Enough about that,  back to foie gras! This is the liver over which gourmets are rapturous. As it turns out the animal rights activists are enthusiastic over it also. The difference is they want to ban it because they claim the raising process is cruel. There is an awful lot of green house gas being emitted by these people over this issue.

People who buy their food at the market and have never lived or worked on a farm should have nothing to say about this or anything else farmers do. None of these things ever became an issue until there were so many people living in the cities and so few living on farms. One hundred years ago over fifty percent on the population was involved in agriculture of some sort. Two hundred years ago most of the population farmed or at least raised some of their own food because the population in the cities was relatively small. Industrialization changed all of that, especially after WWII and that changed attitudes. 

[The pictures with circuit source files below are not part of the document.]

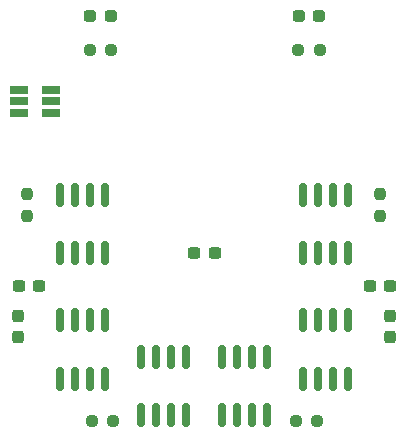
<source format=gbr>
%TF.GenerationSoftware,KiCad,Pcbnew,7.0.7*%
%TF.CreationDate,2023-11-05T22:28:57-06:00*%
%TF.ProjectId,BrushedMOCO_Breakout,42727573-6865-4644-9d4f-434f5f427265,rev?*%
%TF.SameCoordinates,Original*%
%TF.FileFunction,Paste,Top*%
%TF.FilePolarity,Positive*%
%FSLAX46Y46*%
G04 Gerber Fmt 4.6, Leading zero omitted, Abs format (unit mm)*
G04 Created by KiCad (PCBNEW 7.0.7) date 2023-11-05 22:28:57*
%MOMM*%
%LPD*%
G01*
G04 APERTURE LIST*
G04 Aperture macros list*
%AMRoundRect*
0 Rectangle with rounded corners*
0 $1 Rounding radius*
0 $2 $3 $4 $5 $6 $7 $8 $9 X,Y pos of 4 corners*
0 Add a 4 corners polygon primitive as box body*
4,1,4,$2,$3,$4,$5,$6,$7,$8,$9,$2,$3,0*
0 Add four circle primitives for the rounded corners*
1,1,$1+$1,$2,$3*
1,1,$1+$1,$4,$5*
1,1,$1+$1,$6,$7*
1,1,$1+$1,$8,$9*
0 Add four rect primitives between the rounded corners*
20,1,$1+$1,$2,$3,$4,$5,0*
20,1,$1+$1,$4,$5,$6,$7,0*
20,1,$1+$1,$6,$7,$8,$9,0*
20,1,$1+$1,$8,$9,$2,$3,0*%
G04 Aperture macros list end*
%ADD10RoundRect,0.150000X0.150000X-0.825000X0.150000X0.825000X-0.150000X0.825000X-0.150000X-0.825000X0*%
%ADD11RoundRect,0.237500X0.237500X-0.250000X0.237500X0.250000X-0.237500X0.250000X-0.237500X-0.250000X0*%
%ADD12R,1.560000X0.650000*%
%ADD13RoundRect,0.237500X0.250000X0.237500X-0.250000X0.237500X-0.250000X-0.237500X0.250000X-0.237500X0*%
%ADD14RoundRect,0.237500X-0.237500X0.287500X-0.237500X-0.287500X0.237500X-0.287500X0.237500X0.287500X0*%
%ADD15RoundRect,0.237500X-0.250000X-0.237500X0.250000X-0.237500X0.250000X0.237500X-0.250000X0.237500X0*%
%ADD16RoundRect,0.150000X-0.150000X0.825000X-0.150000X-0.825000X0.150000X-0.825000X0.150000X0.825000X0*%
%ADD17RoundRect,0.237500X0.287500X0.237500X-0.287500X0.237500X-0.287500X-0.237500X0.287500X-0.237500X0*%
%ADD18RoundRect,0.237500X0.300000X0.237500X-0.300000X0.237500X-0.300000X-0.237500X0.300000X-0.237500X0*%
%ADD19RoundRect,0.237500X-0.300000X-0.237500X0.300000X-0.237500X0.300000X0.237500X-0.300000X0.237500X0*%
G04 APERTURE END LIST*
D10*
%TO.C,U3*%
X116205000Y-114808000D03*
X117475000Y-114808000D03*
X118745000Y-114808000D03*
X120015000Y-114808000D03*
X120015000Y-109858000D03*
X118745000Y-109858000D03*
X117475000Y-109858000D03*
X116205000Y-109858000D03*
%TD*%
D11*
%TO.C,R5*%
X106553000Y-97940500D03*
X106553000Y-96115500D03*
%TD*%
D12*
%TO.C,U1*%
X108538000Y-89215000D03*
X108538000Y-88265000D03*
X108538000Y-87315000D03*
X105838000Y-87315000D03*
X105838000Y-88265000D03*
X105838000Y-89215000D03*
%TD*%
D13*
%TO.C,R1*%
X113665000Y-83947000D03*
X111840000Y-83947000D03*
%TD*%
D14*
%TO.C,D2*%
X137287000Y-106426000D03*
X137287000Y-108176000D03*
%TD*%
D15*
%TO.C,R2*%
X129286000Y-115316000D03*
X131111000Y-115316000D03*
%TD*%
D16*
%TO.C,Q2*%
X133731000Y-96142000D03*
X132461000Y-96142000D03*
X131191000Y-96142000D03*
X129921000Y-96142000D03*
X129921000Y-101092000D03*
X131191000Y-101092000D03*
X132461000Y-101092000D03*
X133731000Y-101092000D03*
%TD*%
D17*
%TO.C,D1*%
X113627500Y-81026000D03*
X111877500Y-81026000D03*
%TD*%
D13*
%TO.C,R6*%
X131318000Y-83947000D03*
X129493000Y-83947000D03*
%TD*%
D18*
%TO.C,C3*%
X122401500Y-101092000D03*
X120676500Y-101092000D03*
%TD*%
D13*
%TO.C,R4*%
X113839000Y-115316000D03*
X112014000Y-115316000D03*
%TD*%
D16*
%TO.C,Q1*%
X133731000Y-106807000D03*
X132461000Y-106807000D03*
X131191000Y-106807000D03*
X129921000Y-106807000D03*
X129921000Y-111757000D03*
X131191000Y-111757000D03*
X132461000Y-111757000D03*
X133731000Y-111757000D03*
%TD*%
D14*
%TO.C,D3*%
X105791000Y-106426000D03*
X105791000Y-108176000D03*
%TD*%
D11*
%TO.C,R3*%
X136398000Y-97940500D03*
X136398000Y-96115500D03*
%TD*%
D10*
%TO.C,U2*%
X123063000Y-114808000D03*
X124333000Y-114808000D03*
X125603000Y-114808000D03*
X126873000Y-114808000D03*
X126873000Y-109858000D03*
X125603000Y-109858000D03*
X124333000Y-109858000D03*
X123063000Y-109858000D03*
%TD*%
D17*
%TO.C,D4*%
X131280500Y-81026000D03*
X129530500Y-81026000D03*
%TD*%
D16*
%TO.C,Q4*%
X113157000Y-96142000D03*
X111887000Y-96142000D03*
X110617000Y-96142000D03*
X109347000Y-96142000D03*
X109347000Y-101092000D03*
X110617000Y-101092000D03*
X111887000Y-101092000D03*
X113157000Y-101092000D03*
%TD*%
D19*
%TO.C,C4*%
X105817500Y-103886000D03*
X107542500Y-103886000D03*
%TD*%
D16*
%TO.C,Q3*%
X113157000Y-106807000D03*
X111887000Y-106807000D03*
X110617000Y-106807000D03*
X109347000Y-106807000D03*
X109347000Y-111757000D03*
X110617000Y-111757000D03*
X111887000Y-111757000D03*
X113157000Y-111757000D03*
%TD*%
D18*
%TO.C,C2*%
X137287000Y-103886000D03*
X135562000Y-103886000D03*
%TD*%
M02*

</source>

It was a process of incrementalism.   One step at a time. The reality is that they are against eating any part of any animal.  Foie gras is just one step in the process. Today foie gras, tomorrow the goose, the next day ducks and then chickens and so on until the eating of all animal flesh is banned. At least that's their goal, but make no mistake about it, if they hadn’t chosen animal rights it would be something else.

Take the Swiss for example. The Swiss have really gone over the edge. They added an amendment to a law that requires the Swiss to recognize the dignity of all living things to include…..plants. Yes, even the “decapitation” of wildflowers at the roadside “without rational reason”, will be punished. Folks, we have to stop being so anthropomorphic. Placing human values on non human things is irrational.

What if someone starts a movement that claims plants feel pain during harvest and therefore we shouldn’t eat bread? Would that be called Doughdoughism?